As rescuers were digging furiously through the rubble on Thursday, trying to find an entry into a basement where residents may have been hiding, there was a flash and two more missiles hit nearby, sending firefighters scampering.
One missile struck a courtyard, mangling several vehicles and a row of garages, and another stuck in the middle of the road. Residents fled to basements as the police warned that additional missiles were coming.
The head of the regional military administration, Pavlo Kyrylenko, said that five people were wounded in the strikes Thursday, which hit more than a dozen buildings.
Kramatorsk is the largest Ukrainian city near the epicenter of the fight for the eastern area known as Donbas. It is a hive of military activity, with the numbers of soldiers and armored personnel carriers growing in recent days. Bakhmut is about 20 miles away, and the entire area comes under bombardment by Russian ordnance almost daily.
Russia has been making slow gains in the east that now pose an imminent threat to Ukrainian control of Bakhmut, the loss of which would add momentum to Moscow’s grinding bid for control of the entire Donbas. But a Russian victory in Bakhmut would come at a huge cost in lives, Ukraine says; the Kremlin has thrown thousands of often inexperienced fighters into brutal ground combat against dug-in Ukrainian forces.
Putin made no mention of Russia’s mounting losses in his speech.

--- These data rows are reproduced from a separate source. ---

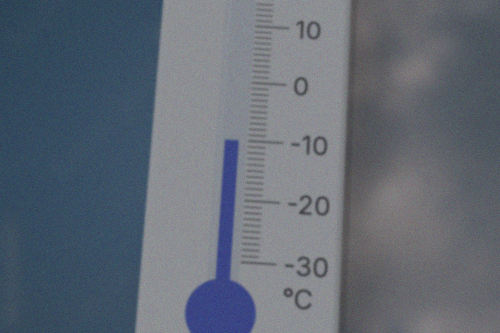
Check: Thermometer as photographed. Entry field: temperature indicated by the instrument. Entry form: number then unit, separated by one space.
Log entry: -10 °C
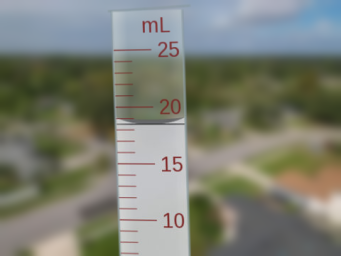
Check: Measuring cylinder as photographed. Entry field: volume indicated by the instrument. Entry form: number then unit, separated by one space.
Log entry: 18.5 mL
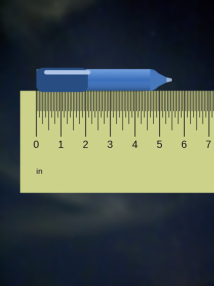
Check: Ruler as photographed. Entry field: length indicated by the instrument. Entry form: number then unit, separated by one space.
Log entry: 5.5 in
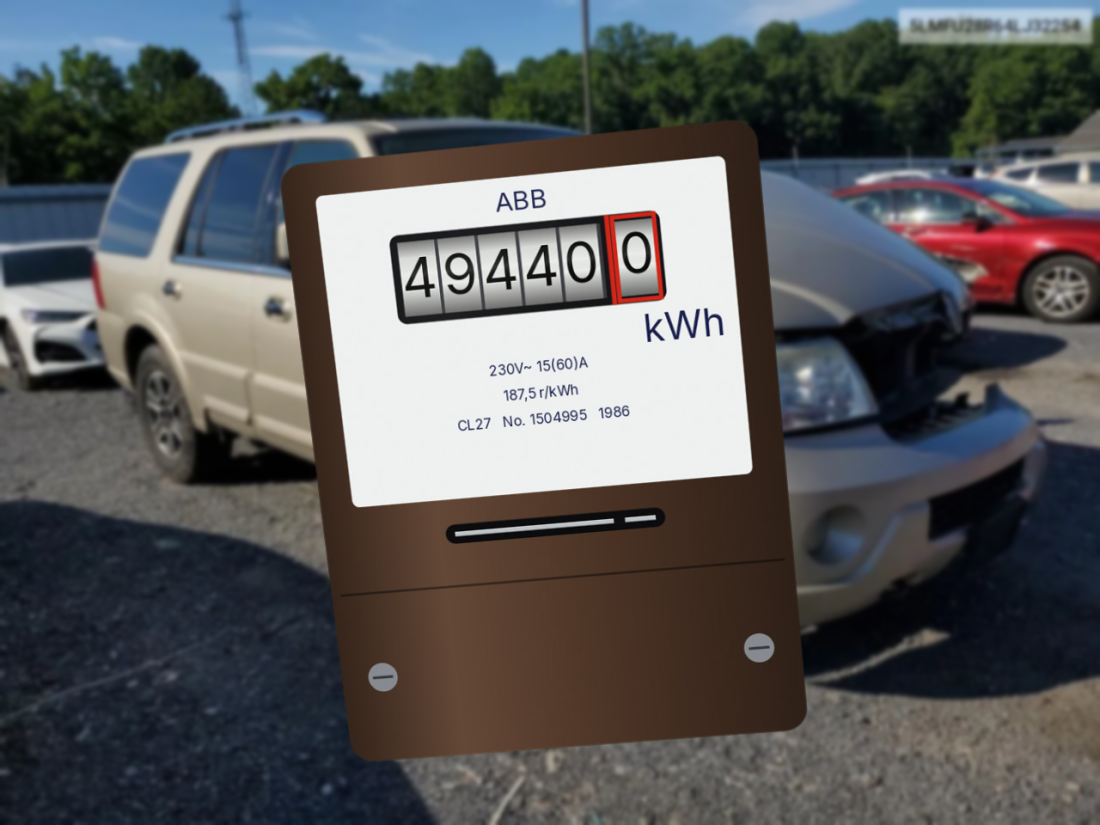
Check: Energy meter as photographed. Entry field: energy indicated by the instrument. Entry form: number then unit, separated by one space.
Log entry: 49440.0 kWh
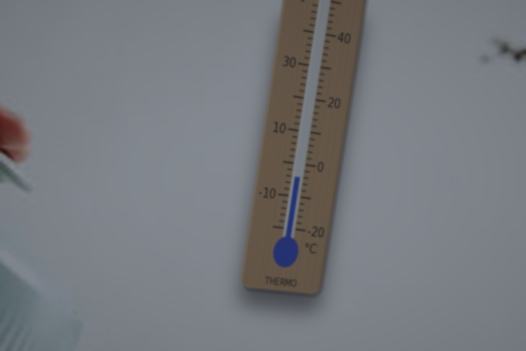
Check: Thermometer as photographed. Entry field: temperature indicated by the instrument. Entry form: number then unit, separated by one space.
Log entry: -4 °C
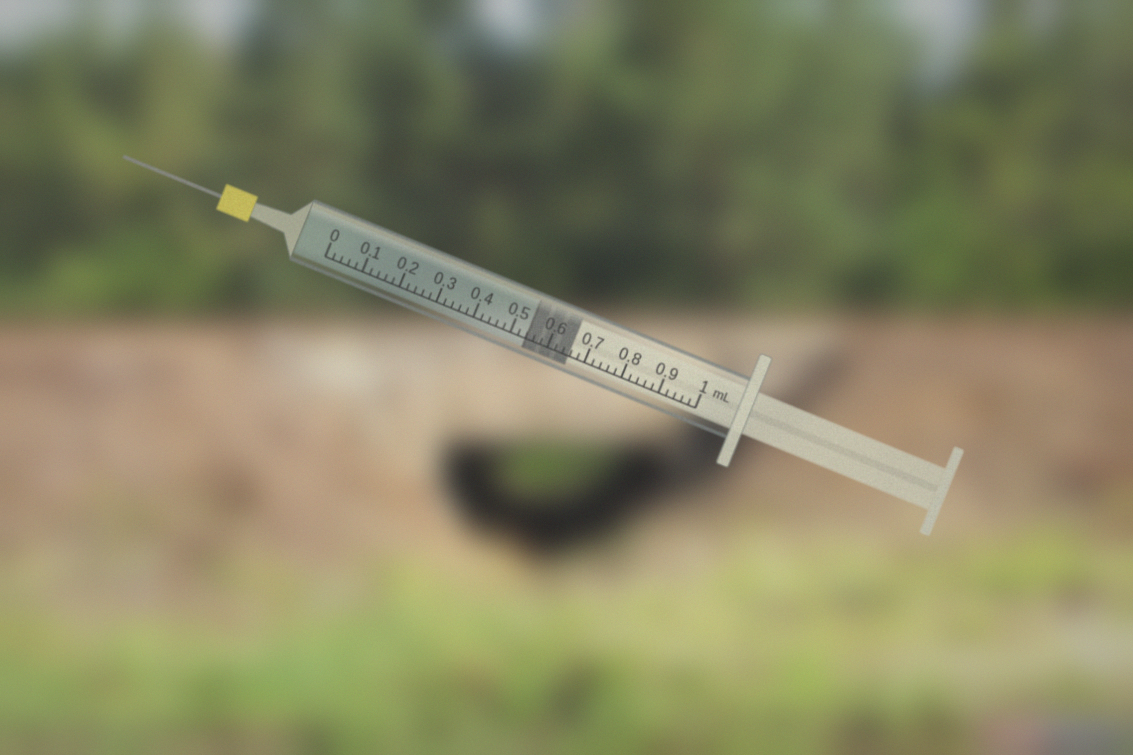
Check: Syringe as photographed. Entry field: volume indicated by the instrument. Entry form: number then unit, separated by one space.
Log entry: 0.54 mL
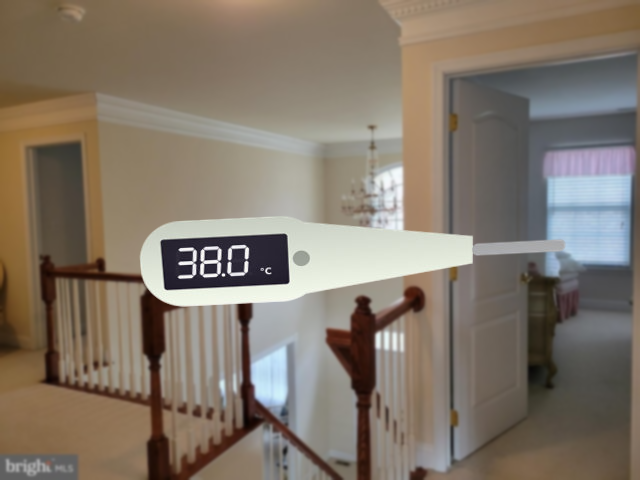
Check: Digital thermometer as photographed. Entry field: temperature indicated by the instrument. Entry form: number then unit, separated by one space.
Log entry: 38.0 °C
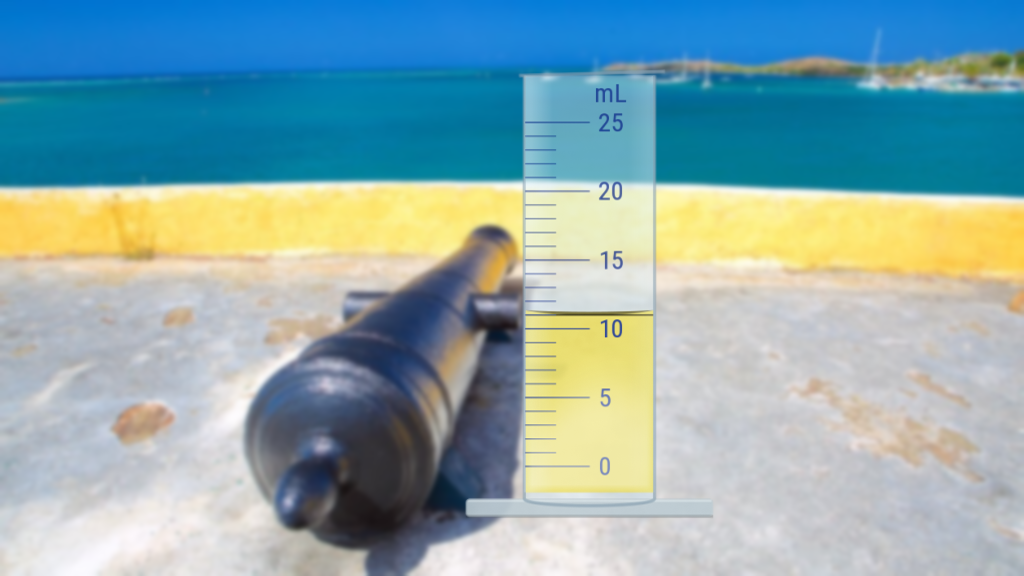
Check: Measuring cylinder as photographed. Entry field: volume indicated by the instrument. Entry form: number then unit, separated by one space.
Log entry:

Instead, speaking at a “celebratory concert” marking the 80th anniversary of the Soviet triumph in Stalingrad, now known as Volgograd, Putin lashed out again at Western nations, which are sending increasingly advanced weapons to Ukraine. He made his most direct remarks yet in response to Germany’s recent decision to provide Ukraine with Leopard 2 battle tanks, calling it part of “the aggression of the collective West.”
Putin said it was “unbelievable” that Russia was “again being threatened” by German tanks and made a vague threat directed at Germany, which Putin long viewed as Russia’s most important link to the West.
“We aren’t sending our tanks to their borders,” Putin said. “But we have the means to respond, and it won’t end with the use of armor.”
Stalingrad — the turning point in what Russians call the Great Patriotic War, the Soviet Union’s fight against the Nazis in World War II — holds totemic significance for Russians as a symbol of wartime suffering, sacrifice and heroism. In 1943, the Soviets reversed the tide of Germany’s invasion there after a 200-day battle that cost hundreds of thousands of soldiers and civilians their lives.
After he landed Thursday in Volgograd — about 200 miles east of Ukraine — Russian state media footage showed Putin laying flowers at a Soviet commander’s grave below the nearly 300foot Motherland Calls monument, one of the world’s biggest statues. He was also shown kneeling before a wreath at a memorial flame nearby.
For Putin, the symbolism is a central trope in his messaging to Russians to push them to support his war in Ukraine, with the Kremlin’s propaganda falsely describing the Ukrainians as modern-day Nazis and twisting reality to describe the Russian invasion as a defensive war.